You need at least these:

| Name                    | Purpose                                                      |
| ----------------------- | ---------------------------------------------------------------- |
| `ops_mission_proposals` | Store proposals (pending / accepted / rejected)                  |
| `ops_missions`          | Store missions (approved / running / succeeded / failed)         |
| `ops_mission_steps`     | Store execution steps (queued / running / succeeded / failed)    |
| `ops_agent_events`      | Store event stream (all agent actions)                           |
| `ops_policy`            | Store policies (e.g., auto_approve, x_daily_quota, etc. as JSON) |
| `ops_trigger_rules`     | Store trigger rules                                              |
| `ops_agent_reactions`   | Store reaction queue                                             |
| `ops_action_runs`       | Store execution logs                                             |

2. Proposal Service (One File)

Put proposal creation + cap gates + auto-approve + mission creation in one function. All sources (API, triggers, reactions) call it.

This is the hub of the entire loop.

3. Policy-Driven Configuration (ops_policy table)

Don't hardcode limits. Every behavior toggle lives in the ops_policy table:

// auto_approve: which step kinds are allowed to auto-pass
{ 
  "enabled": true, 
  "allowed_step_kinds": ["draft_tweet","crawl","analyze","write_content"] 
}

// x_daily_quota: daily tweet cap
{ "limit": 8 }
// worker_policy: whether Vercel executes steps (set false = VPS only)
{ "enabled": false }

Adjust policies anytime without redeploying code.

4. Heartbeat (One API Route + One Crontab Line)

Create a /api/ops/heartbeat route on Vercel. Add a crontab entry on your VPS to run it every 5 minutes.

Inside it runs:

  • Trigger evaluation
  • Reaction queue processing
  • Insight promotion
  • Stale task cleanup

5. VPS Worker Contract

Each step kind maps to a worker.
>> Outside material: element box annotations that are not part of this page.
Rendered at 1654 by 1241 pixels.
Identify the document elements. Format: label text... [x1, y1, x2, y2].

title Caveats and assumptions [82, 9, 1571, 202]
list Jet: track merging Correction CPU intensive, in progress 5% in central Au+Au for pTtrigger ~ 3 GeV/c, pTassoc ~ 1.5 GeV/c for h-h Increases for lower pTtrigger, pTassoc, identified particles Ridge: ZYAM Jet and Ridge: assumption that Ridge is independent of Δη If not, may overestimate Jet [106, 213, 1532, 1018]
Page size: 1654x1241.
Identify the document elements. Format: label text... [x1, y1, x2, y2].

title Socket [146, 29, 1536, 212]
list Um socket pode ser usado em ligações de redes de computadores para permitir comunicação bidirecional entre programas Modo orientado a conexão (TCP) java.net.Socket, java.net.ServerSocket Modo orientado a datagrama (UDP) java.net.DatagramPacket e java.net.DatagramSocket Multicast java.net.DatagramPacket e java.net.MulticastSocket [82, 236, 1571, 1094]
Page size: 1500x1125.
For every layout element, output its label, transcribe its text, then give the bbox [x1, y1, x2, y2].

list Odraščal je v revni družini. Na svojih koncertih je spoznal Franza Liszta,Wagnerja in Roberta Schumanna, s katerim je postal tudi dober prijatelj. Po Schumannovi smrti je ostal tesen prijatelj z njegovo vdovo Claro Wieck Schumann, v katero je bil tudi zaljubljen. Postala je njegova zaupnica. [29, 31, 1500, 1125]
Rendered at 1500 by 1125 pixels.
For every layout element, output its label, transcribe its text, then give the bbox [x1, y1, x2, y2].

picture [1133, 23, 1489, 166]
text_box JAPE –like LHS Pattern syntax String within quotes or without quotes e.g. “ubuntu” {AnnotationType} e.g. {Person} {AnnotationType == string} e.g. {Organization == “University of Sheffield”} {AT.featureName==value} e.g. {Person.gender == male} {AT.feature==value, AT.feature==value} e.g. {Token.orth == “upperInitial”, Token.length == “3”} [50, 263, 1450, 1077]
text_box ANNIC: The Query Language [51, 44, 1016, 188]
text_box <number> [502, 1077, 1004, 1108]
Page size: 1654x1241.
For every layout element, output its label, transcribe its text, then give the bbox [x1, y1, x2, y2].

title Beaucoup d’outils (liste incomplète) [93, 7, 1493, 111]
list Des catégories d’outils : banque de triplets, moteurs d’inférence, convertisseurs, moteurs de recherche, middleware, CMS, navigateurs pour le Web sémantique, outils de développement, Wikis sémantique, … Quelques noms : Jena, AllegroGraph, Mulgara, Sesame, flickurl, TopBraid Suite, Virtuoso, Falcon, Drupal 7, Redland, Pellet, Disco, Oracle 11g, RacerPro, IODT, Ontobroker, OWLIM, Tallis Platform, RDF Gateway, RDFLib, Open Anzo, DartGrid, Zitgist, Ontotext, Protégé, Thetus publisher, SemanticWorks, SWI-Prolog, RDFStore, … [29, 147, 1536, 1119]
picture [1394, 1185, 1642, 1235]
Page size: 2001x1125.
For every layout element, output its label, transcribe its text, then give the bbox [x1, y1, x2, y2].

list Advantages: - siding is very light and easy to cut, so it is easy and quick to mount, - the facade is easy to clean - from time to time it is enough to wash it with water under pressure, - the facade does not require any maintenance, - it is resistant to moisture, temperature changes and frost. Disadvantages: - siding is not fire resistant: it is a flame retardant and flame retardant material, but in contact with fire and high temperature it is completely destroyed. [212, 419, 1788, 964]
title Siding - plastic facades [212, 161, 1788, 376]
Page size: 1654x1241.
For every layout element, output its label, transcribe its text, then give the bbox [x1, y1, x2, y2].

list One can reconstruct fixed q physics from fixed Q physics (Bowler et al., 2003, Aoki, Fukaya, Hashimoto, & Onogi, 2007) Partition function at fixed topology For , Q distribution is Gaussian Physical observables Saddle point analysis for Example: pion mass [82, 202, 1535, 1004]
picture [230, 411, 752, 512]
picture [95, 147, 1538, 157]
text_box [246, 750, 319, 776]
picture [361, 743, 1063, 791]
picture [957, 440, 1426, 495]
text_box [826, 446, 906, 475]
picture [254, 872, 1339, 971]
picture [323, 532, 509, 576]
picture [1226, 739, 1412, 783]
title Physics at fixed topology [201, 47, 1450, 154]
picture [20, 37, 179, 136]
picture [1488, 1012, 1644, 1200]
After completing a step, the worker calls maybeFinalizeMissionIfDone to check whether the entire mission should be finalized.

Never mark a mission as succeeded just because one step finished.

Two-Week Timeline

Here's how long each phase actually took:

| Phase                   | Time Taken   | What Got Done                                             |
| ----------------------- | ------------ | --------------------------------------------------------- |
| Infrastructure          | Pre-existing | OpenClaw VPS + Vercel + Supabase (already set up)         |
| Proposals + Approval    | 3 days       | Proposals API + auto-approve + policy table               |
| Execution Engine        | 2 days       | mission-worker + 8 step executors                         |
| Triggers + Reactions    | 2 days       | 4 trigger types + reaction matrix                         |
| Loop Unification        | 1 day        | proposal-service + cap gates + fix three pitfalls         |
| Affect System + Visuals | 2 days       | Affect rewrite + idle behavior + pixel office integration |
| Seed + Go Live          | Half day     | Migrations + seed policies + crontab                      |

Excluding pre-existing infrastructure, the core closed loop (propose - execute - feedback - retrigger) took about one week to wire up.

Final Thoughts

These 6 agents now autonomously operate voxyz.space every day. I'm still optimising the system daily, tuning policies, expanding trigger rules, and improving how agents collaborate.

It's far from perfect. Inter-agent collaboration is still basic. "Free will" is mostly simulated through probability-based non-determinism. But the system genuinely runs. It genuinely doesn't need someone watching it 24/7.